# START OF Page
This is done with two techniques. The first is Nolan’s use of famous actors in otherwise small roles. To some viewers this can be a distraction (“Wait, is that Josh Hartnett?”) when a character is first introduced. But it also grounds the character in the audience’s mind. Rami Malek’s character is in several scenes throughout the first three-quarters of the film, but always in the background. His coup de grace at the conclusion of the movie works because the audience is able to recognize him instantly. That wouldn’t be possible with just another face. Nolan’s other reminder technique is to depict a character in a blink-and-you’ll-miss-it flashback that represents what Robert Oppenheimer’s mind is seeing. For example, Oppenheimer’s Cambridge teacher is introduced at the beginning of the film, and Oppenheimer tries to poison him with an apple. At the end of the movie the teacher is mentioned again, and there is a quick shot of him with an apple in the classroom from the beginning of the movie. It allows the audience to make the connection immediately, which is needed given the multi-hour gap between the character’s appearances. It’s a great mechanism that I’d like to see repeated in other films.
The soundtrack is almost its own character. The movie relies heavily on music and other sounds to convey the feelings in characters’ heads. This is nothing new, but seeing “Oppenheimer” in an IMAX theatre was magnificent.
# END OF Page
# START OF Given data
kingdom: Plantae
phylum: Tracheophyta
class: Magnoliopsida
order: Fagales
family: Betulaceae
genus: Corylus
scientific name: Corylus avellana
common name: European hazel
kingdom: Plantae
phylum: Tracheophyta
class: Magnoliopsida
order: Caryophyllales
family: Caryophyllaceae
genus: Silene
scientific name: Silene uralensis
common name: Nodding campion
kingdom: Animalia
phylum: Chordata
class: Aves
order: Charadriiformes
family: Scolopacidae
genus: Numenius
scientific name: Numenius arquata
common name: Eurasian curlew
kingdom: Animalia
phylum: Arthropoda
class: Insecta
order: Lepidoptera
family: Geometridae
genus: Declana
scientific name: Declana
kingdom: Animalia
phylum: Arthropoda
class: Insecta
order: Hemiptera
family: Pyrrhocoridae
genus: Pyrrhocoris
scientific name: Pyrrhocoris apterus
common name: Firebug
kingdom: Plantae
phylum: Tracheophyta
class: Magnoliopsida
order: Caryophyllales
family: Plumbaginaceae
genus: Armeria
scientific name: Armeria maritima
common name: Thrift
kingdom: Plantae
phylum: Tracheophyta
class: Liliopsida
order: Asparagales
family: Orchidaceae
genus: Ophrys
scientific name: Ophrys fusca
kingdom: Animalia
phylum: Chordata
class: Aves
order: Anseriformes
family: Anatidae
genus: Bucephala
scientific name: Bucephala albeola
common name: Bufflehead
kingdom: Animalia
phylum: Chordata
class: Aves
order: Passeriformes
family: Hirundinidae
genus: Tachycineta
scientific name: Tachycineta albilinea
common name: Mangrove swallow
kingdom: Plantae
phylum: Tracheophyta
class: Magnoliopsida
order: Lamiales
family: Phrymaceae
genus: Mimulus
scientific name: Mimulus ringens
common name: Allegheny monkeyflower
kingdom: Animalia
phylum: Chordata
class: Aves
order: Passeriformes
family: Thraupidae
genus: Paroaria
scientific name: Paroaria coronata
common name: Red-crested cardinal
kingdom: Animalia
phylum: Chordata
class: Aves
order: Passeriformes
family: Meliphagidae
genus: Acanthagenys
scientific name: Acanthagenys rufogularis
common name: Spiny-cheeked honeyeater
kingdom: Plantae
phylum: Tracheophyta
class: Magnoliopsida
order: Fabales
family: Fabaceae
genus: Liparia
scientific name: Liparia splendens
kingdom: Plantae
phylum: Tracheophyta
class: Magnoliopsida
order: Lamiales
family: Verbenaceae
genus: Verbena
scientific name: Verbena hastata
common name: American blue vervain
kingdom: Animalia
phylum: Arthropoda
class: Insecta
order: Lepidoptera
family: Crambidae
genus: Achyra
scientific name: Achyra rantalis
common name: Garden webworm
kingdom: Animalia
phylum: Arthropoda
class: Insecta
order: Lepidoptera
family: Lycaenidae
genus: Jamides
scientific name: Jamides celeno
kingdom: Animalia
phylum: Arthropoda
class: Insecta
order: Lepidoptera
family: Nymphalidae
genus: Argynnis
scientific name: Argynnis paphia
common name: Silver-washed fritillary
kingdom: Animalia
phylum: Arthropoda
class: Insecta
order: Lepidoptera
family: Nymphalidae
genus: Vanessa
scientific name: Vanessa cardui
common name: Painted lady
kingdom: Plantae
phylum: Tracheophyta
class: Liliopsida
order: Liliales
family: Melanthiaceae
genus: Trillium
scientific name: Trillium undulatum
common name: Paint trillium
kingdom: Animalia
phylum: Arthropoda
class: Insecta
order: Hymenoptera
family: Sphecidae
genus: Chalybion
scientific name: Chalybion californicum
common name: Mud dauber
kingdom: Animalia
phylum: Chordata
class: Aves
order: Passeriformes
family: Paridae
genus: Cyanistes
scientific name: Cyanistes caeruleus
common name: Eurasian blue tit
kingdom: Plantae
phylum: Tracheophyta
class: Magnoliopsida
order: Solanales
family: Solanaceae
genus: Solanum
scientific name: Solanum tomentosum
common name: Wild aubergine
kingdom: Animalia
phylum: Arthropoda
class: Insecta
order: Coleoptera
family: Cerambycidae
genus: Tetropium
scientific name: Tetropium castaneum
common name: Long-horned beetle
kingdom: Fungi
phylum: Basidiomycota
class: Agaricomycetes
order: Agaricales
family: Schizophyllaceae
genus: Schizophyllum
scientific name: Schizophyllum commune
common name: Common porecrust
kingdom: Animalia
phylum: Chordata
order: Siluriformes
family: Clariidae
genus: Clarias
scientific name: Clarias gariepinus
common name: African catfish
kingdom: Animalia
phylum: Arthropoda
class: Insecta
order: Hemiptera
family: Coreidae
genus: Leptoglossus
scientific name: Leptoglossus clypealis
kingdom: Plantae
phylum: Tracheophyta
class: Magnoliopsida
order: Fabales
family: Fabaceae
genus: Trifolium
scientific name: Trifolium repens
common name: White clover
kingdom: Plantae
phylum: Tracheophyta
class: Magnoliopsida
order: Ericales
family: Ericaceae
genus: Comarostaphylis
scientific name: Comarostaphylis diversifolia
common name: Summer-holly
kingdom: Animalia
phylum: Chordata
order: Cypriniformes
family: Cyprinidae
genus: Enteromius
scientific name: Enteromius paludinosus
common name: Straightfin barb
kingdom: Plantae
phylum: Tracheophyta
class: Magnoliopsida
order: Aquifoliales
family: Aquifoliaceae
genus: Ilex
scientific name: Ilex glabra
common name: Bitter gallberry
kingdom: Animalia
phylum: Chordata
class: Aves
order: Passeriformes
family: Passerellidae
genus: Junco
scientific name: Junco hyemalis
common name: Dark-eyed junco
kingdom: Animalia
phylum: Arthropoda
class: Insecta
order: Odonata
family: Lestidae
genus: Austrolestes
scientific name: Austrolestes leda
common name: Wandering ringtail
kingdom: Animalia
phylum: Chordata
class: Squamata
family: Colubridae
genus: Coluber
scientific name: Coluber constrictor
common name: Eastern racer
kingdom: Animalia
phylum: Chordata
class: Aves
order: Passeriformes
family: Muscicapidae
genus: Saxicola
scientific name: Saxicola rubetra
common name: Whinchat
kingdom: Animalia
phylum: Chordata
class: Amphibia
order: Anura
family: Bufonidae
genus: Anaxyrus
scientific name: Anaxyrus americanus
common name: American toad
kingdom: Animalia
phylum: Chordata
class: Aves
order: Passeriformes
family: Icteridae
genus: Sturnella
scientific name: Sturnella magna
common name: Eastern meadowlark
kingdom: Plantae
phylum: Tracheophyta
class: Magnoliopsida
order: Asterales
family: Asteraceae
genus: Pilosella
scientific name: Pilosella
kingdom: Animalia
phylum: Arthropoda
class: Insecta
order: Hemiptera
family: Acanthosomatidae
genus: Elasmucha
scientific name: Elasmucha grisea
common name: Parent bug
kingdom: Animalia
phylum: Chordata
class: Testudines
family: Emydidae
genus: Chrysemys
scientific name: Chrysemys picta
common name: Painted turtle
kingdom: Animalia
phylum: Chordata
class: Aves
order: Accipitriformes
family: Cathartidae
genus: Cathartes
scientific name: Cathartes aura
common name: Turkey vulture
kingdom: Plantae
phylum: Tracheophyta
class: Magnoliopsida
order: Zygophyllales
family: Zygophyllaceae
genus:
# END OF Given data
Stated problem A: Name every person the Oppenheimer review refers to by name.
Stated problem B: Change "soundtrack" to "score" in the passage of the Oppenheimer review starting at "The soundtrack is" and ending at "theatre was magnificent.", and give that passage again.
Work only from the review; the rows play no part.

Worked answer A: Nolan, Josh Hartnett, Rami Malek, Robert Oppenheimer

Worked answer B:
The score is almost its own character. The movie relies heavily on music and other sounds to convey the feelings in characters’ heads. This is nothing new, but seeing “Oppenheimer” in an IMAX theatre was magnificent.